§ Tasks to carry out
a. According to the text about the Amazon workers' strike, how many people does the Teamsters union cover?
b. Continue the article about the Amazon workers' strike from its last sentence.

§ Text section
According to NPR, the Teamsters union claims employees are joining the picket line in New York City, Atlanta, California, and Illinois. Drivers and warehouse employees in other cities are also striking.
“If your package is delayed during the holidays, you can blame Amazon’s insatiable greed,” Teamsters President O’Brien said in a press release. “We gave Amazon a clear deadline to come to the table and do right by our members. They ignored it.”
He continued: “These greedy executives had every chance to show decency and respect for the people who make their obscene profits possible. Instead, they’ve pushed workers to the limit and now they’re paying the price. This strike is on them.”
In 2022, Staten Island, New York, employees were the first to form a union. However, the company has consistently challenged the ruling in court, claiming that union leaders swayed employee votes — a claim that the National Labor Relations Board rejected nearly two years ago. In June 2024, they merged with Teamsters, a union that covers 1.3 million individuals in the United States and Canada, after starting as a tiny, autonomous organization named the Amazon Labor Union.

§ Items
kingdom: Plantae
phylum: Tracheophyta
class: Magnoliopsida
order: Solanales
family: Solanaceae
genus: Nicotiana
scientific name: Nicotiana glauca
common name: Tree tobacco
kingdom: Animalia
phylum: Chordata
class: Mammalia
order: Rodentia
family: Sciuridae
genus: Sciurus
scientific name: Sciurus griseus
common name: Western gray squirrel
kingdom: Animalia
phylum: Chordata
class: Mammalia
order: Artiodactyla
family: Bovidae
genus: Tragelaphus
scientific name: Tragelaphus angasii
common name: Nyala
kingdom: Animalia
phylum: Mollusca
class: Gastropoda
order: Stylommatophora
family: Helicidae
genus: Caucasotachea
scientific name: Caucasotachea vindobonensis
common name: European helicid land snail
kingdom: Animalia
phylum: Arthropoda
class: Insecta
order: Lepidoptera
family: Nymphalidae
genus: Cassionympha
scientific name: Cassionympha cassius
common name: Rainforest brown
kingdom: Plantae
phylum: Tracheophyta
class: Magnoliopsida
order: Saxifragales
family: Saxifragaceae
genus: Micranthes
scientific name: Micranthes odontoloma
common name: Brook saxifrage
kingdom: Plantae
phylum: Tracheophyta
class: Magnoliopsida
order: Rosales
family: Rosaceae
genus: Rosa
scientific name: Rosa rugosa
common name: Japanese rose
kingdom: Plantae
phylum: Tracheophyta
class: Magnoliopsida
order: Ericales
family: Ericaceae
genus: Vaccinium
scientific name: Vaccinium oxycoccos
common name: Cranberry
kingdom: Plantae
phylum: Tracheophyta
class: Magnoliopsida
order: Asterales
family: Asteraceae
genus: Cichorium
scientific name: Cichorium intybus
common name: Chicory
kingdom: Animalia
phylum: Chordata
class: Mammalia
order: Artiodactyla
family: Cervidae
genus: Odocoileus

§ Written responses
a. About 1.3 million individuals in the United States and Canada.

b.
Unsurprisingly, the shipping giant doesn’t recognize the strike. “For more than a year now, the Teamsters have continued to intentionally mislead the public — claiming that they represent ‘thousands of Amazon employees and drivers.’ They don’t, and this is another attempt to push a false narrative,” Amazon spokesperson Kelly Nantel said in a statement, according to NBC News.
In the press release, Teamsters stated that nearly 10,000 Amazon workers have “mobilized a movement” and joined the union, though this is less than 1% of the retail corporation’s 1.5 million total employees.
Amazon Under Fire From the Senate
The headache from the Teamster union isn’t the only one the Jeff Bezos-founded company has to face. Earlier this week, a senate investigation revealed disturbing trends at the company.
The Senate Committee on Health, Education, Labor, and Pensions is accusing Amazon of falsifying warehouse injury data. The committee study stated that the retailer’s warehouses recorded 30% more injuries in 2023 than the industry average, despite the retailer’s denials of the charges. Amazon employees are “twice as likely” to sustain an injury at work as other warehouse workers.
According to the committee, warehouse employees were forced to do dangerous and repetitive actions to meet targets, which led to “musculoskeletal disorders.” The safety precautions were said to be hard or nearly impossible to follow.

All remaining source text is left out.